Unlike Telangana where the election was fought on the developmental plank by KCR, it was a bitter fight between BJP and Congress in Hindi heart belt of MP, Rajasthan and Chhattisgarh where the political discourse did not even spare deceased father, mother, grandfather, grandmother of the opponents. Realising an anti-incumbency factor of BJP-ruled states, the state election had been metamorphosed to a fight of personality cult between Narendra Modi and Rahul Gandhi, a supposedly clever move by BJP. Jibe against Rahul's Gotra or Modi's cast and issues like soft and hard Hindutva hijacked the political discourse in these elections. Fringe elements having the patronage of political parties did their job dutifully by creating noise of religious polarisation. Delhi media houses covered and discussed those non-issues at length like a personality cult, Hindu polarisation or Ram Mandir and a perception was crafted that the elections were fought based on these trivial issues. All were discussed except the state wise future plan on development, governance, farmer distress, Water, jobs and new industry.
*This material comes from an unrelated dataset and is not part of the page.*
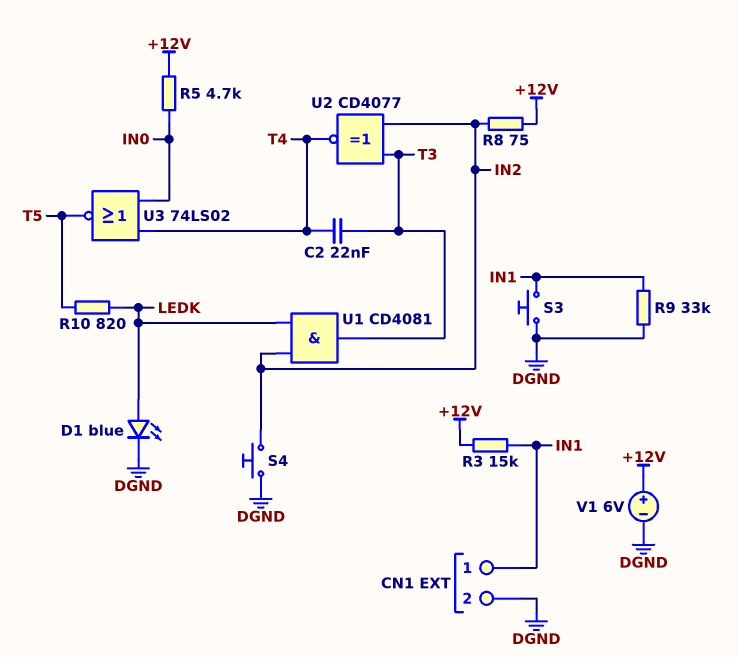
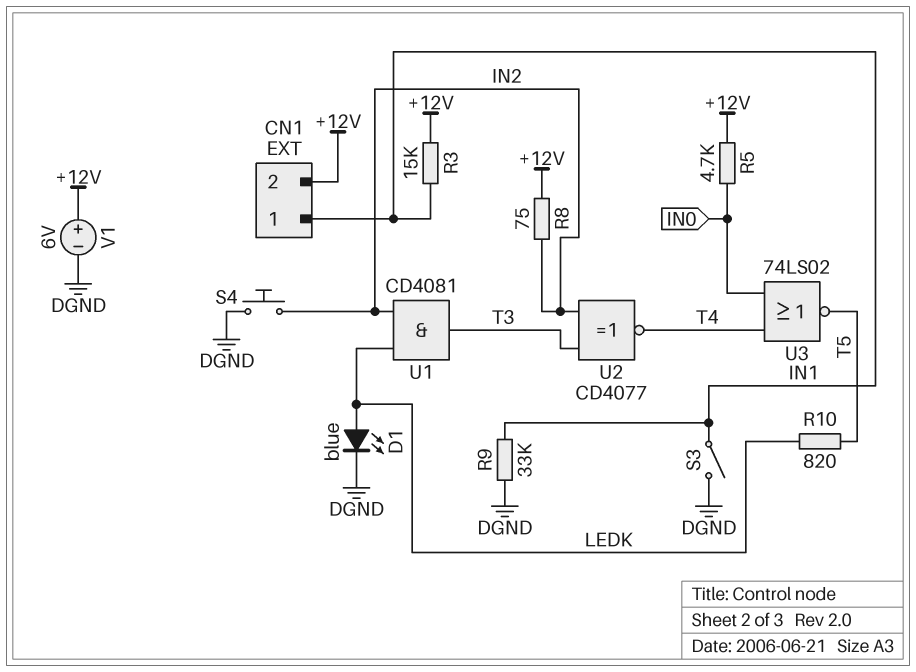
C2: 22nF (T3, T4) -> none
CN1 pin 2: DGND -> +12V
S3: button (DGND, IN1) -> switch (DGND, IN1)

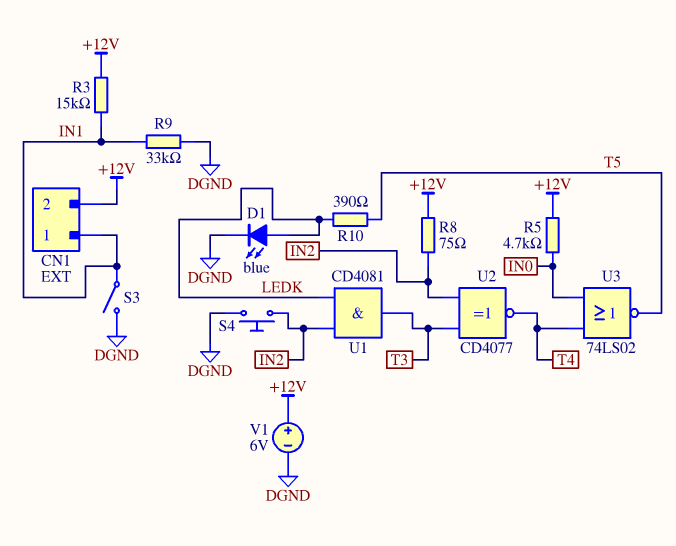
R10: 820 (LEDK, T5) -> 390 (LEDK, T5)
People in good numbers thronged in the election rallies of Modi and Yogi which created a superficial euphoria amongst the BJP and media that the election would result in an intended outcome. People listened to all of them patiently, but alas they had something else in their mind. Post-election there was analysis where it was revealed that BJP lost 65 per cent of the seats where Yogi had rallies, although the effect of Modi's rallies is a bit decent. A high pitch campaign around development issues was missing, so were the voices of local state-level leaders. It appears that the grass root level party workers of Congress had created traction in booth level which resulted in a high turnout of voters in polling day, which is always a sure sign of anti-incumbency.

Coming to power by promulgating good governance and development is an age-old practice in politics where the incumbent government faces anti-incumbency. All the political parties do that. BJP also did that in 2014 but Modi became just a bit over-enthusiastic on promising. Those promises were captured in bold in the electorates' mind. This becomes a trap for BJP as these narratives supersede all other narratives of BJP whether at the state level or at the Central level. It is evident from the fact that all the BJP-ruled states always display achievements of all public welfare schemes by promulgating it as Prime Minister's vision and mission of New India, even the local government's initiatives fail to miss the all-encompassing Modi flavours as if everything is derived from Prime Minister only.

These have blurred the distinction between the Centre and state government's work and governance. It may be the directive of the party and its leadership but then why blame local leaders after the poll debacle? Deriving a distinct between Modi factor and Local factor becomes insignificant. So aligning everything Central government schemes and using Modi's popularity as a tool to win elections have started giving diminishing returns. Needless to say, if BJP continues to so, it will create further fatigue in the mind of the voters.

They need to further innovate the strategy to win the election. The issue of governance may now look like a trap to seek support from voters. But still, there are many good initiatives taken by state and Central governments which now need to be executed with strong hands in a short span of time. Honest narratives around those initiatives will work and people of India may be willing to give more time to Prime Minister Modi, who knows. Any other clever move by pushing Polarisation through religious or Dynasty issues in the forefront will not yield any positive poll dividend. The situation has changed and 2019 Lok Sabha election is not far away. Let's walk the talk on the execution of government initiatives as governance comes first.